══ MATERIAL PROVIDED
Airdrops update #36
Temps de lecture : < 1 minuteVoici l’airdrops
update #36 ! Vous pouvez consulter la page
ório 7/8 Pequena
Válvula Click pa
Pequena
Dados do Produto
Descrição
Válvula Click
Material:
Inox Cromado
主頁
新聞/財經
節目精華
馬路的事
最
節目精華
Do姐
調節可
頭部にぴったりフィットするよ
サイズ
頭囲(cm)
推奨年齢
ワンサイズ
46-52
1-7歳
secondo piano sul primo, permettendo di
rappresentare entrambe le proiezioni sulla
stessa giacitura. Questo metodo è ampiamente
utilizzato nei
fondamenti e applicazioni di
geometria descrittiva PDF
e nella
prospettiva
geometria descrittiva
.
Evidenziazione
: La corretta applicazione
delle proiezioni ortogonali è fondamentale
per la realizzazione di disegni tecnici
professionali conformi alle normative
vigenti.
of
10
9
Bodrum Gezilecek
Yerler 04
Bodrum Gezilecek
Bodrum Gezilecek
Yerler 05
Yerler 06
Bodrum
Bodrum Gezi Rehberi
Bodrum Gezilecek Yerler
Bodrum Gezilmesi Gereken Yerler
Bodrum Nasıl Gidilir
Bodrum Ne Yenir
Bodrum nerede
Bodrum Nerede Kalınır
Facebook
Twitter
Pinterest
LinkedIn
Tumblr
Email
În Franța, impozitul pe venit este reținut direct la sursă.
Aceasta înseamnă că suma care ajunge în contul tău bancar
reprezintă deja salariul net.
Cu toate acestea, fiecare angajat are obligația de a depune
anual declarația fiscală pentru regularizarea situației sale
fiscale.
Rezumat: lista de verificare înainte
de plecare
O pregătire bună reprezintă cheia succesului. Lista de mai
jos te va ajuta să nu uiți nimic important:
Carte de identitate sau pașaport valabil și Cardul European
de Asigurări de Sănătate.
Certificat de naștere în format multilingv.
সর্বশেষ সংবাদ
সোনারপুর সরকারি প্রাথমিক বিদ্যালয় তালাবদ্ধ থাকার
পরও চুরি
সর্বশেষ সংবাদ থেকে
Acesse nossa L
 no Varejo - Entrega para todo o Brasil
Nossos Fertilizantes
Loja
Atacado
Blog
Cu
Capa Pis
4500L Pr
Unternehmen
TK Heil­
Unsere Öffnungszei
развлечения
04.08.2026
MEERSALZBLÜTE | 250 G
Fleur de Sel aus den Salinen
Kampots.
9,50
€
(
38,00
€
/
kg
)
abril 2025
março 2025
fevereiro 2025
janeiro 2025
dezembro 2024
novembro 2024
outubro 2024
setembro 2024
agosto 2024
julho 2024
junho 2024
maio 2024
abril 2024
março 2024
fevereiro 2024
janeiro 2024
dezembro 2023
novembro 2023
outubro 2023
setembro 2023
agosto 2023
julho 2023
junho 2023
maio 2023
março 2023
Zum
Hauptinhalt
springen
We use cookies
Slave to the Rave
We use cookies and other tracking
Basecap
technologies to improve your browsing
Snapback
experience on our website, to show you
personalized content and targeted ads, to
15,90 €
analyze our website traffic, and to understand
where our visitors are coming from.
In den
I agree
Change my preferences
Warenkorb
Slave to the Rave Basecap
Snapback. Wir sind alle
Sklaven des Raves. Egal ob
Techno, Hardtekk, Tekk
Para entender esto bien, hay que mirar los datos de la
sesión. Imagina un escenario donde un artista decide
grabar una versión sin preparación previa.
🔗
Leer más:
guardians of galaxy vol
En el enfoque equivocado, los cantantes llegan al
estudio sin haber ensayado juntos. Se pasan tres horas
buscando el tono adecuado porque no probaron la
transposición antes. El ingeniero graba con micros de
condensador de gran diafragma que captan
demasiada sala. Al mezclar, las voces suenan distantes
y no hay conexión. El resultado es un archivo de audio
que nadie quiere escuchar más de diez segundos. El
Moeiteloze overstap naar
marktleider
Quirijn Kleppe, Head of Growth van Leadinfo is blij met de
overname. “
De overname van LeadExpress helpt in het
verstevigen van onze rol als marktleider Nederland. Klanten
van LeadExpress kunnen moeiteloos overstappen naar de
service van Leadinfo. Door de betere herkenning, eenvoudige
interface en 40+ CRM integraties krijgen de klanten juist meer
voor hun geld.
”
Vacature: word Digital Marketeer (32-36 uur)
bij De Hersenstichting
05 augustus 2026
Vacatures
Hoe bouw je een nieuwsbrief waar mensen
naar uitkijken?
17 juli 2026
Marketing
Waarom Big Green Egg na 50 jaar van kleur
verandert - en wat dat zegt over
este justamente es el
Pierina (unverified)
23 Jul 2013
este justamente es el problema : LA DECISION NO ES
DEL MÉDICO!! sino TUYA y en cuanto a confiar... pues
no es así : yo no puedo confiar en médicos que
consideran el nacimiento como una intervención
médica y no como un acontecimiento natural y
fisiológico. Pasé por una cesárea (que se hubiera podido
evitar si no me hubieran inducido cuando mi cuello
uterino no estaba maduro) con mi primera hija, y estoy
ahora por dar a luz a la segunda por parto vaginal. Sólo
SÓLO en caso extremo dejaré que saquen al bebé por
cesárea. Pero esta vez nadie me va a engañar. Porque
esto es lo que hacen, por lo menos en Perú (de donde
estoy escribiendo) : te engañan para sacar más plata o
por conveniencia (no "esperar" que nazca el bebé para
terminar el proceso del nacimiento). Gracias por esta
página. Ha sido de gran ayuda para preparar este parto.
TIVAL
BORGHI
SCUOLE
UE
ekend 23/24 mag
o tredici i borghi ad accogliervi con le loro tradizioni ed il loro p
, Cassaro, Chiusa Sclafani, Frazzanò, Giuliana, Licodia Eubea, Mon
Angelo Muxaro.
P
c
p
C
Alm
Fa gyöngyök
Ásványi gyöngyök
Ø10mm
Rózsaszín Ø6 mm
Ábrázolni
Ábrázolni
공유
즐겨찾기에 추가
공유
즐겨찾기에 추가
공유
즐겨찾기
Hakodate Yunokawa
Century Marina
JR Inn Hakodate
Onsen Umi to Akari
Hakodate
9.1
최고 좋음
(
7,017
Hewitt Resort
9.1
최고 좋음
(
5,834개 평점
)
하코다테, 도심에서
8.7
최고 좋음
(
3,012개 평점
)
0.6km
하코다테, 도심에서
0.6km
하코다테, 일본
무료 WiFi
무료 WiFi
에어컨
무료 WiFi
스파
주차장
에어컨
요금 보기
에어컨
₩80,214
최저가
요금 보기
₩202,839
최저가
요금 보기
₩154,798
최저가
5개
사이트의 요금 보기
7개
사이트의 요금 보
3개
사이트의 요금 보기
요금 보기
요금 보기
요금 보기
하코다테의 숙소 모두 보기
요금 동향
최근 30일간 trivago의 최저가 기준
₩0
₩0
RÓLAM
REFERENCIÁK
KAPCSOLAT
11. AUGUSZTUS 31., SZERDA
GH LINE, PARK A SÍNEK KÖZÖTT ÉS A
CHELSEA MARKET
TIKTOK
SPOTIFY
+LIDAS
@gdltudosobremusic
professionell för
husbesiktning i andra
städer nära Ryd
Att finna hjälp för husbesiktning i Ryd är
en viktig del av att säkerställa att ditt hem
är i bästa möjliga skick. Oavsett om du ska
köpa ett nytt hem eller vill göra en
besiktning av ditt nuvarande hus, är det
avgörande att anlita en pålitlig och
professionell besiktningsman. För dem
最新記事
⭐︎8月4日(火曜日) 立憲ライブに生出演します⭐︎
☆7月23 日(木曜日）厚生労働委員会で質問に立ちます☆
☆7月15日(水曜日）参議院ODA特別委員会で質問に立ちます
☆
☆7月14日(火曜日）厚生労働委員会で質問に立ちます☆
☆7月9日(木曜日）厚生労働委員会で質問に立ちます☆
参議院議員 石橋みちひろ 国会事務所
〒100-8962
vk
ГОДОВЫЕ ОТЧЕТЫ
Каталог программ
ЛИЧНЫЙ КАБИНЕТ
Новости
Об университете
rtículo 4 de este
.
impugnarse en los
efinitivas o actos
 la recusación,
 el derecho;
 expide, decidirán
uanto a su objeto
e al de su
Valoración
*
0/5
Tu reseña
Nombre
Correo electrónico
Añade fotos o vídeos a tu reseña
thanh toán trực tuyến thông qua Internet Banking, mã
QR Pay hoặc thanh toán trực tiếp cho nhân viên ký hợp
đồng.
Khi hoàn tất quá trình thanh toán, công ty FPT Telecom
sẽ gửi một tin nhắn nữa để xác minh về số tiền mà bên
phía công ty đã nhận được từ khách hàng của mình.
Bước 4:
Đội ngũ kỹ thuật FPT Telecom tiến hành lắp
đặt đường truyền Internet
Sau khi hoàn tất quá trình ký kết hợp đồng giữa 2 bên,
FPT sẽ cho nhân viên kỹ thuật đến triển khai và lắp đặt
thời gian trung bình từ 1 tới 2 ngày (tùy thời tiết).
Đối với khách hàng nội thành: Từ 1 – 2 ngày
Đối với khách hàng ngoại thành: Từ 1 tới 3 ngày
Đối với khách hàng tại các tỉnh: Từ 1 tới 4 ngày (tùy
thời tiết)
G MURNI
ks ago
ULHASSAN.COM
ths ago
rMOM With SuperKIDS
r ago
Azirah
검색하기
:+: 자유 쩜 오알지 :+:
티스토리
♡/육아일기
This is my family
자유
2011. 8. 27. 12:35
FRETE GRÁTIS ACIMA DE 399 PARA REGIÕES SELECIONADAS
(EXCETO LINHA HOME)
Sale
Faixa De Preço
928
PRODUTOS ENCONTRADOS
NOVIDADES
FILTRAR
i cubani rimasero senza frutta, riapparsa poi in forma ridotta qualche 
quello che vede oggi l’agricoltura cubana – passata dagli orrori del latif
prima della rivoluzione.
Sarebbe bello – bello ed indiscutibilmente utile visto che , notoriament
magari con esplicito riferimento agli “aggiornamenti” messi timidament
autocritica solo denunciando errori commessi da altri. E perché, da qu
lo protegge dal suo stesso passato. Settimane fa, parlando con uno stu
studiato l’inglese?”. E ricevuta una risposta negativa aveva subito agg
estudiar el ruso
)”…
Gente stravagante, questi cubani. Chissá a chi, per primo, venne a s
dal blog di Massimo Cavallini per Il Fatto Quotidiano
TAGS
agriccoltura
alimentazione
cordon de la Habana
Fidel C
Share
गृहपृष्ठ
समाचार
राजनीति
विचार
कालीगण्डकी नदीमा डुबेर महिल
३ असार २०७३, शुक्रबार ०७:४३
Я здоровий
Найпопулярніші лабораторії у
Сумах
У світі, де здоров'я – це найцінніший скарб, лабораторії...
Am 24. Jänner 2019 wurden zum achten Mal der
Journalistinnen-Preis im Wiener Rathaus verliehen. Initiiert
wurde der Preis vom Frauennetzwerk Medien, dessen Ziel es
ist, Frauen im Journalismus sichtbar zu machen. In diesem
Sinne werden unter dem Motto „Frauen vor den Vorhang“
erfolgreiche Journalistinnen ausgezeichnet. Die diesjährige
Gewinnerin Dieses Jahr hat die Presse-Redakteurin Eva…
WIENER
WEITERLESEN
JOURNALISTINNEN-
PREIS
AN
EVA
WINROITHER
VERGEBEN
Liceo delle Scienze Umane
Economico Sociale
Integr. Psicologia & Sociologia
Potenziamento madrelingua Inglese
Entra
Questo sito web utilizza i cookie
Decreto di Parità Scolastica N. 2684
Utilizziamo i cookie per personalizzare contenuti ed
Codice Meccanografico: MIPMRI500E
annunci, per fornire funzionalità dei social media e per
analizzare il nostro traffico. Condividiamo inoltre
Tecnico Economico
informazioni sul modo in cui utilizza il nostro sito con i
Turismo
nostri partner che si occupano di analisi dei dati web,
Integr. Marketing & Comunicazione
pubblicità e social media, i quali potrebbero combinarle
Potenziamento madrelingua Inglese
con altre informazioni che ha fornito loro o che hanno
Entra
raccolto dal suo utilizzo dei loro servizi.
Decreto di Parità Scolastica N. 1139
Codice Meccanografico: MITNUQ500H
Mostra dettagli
════
EXERCISE DESCRIPTION
Recast the listing as a numbered list, from its first line through the line containing "secondo piano sul primo, permettendo di", inclusive. Omit any blank lines.

EXERCISE ANSWER
1. Airdrops update #36
2. Temps de lecture : < 1 minuteVoici l’airdrops
3. update #36 ! Vous pouvez consulter la page
4. ório 7/8 Pequena
5. Válvula Click pa
6. Pequena
7. Dados do Produto
8. Descrição
9. Válvula Click
10. Material:
11. Inox Cromado
12. 主頁
13. 新聞/財經
14. 節目精華
15. 馬路的事
16. 最
17. 節目精華
18. Do姐
19. 調節可
20. 頭部にぴったりフィットするよ
21. サイズ
22. 頭囲(cm)
23. 推奨年齢
24. ワンサイズ
25. 46-52
26. 1-7歳
27. secondo piano sul primo, permettendo di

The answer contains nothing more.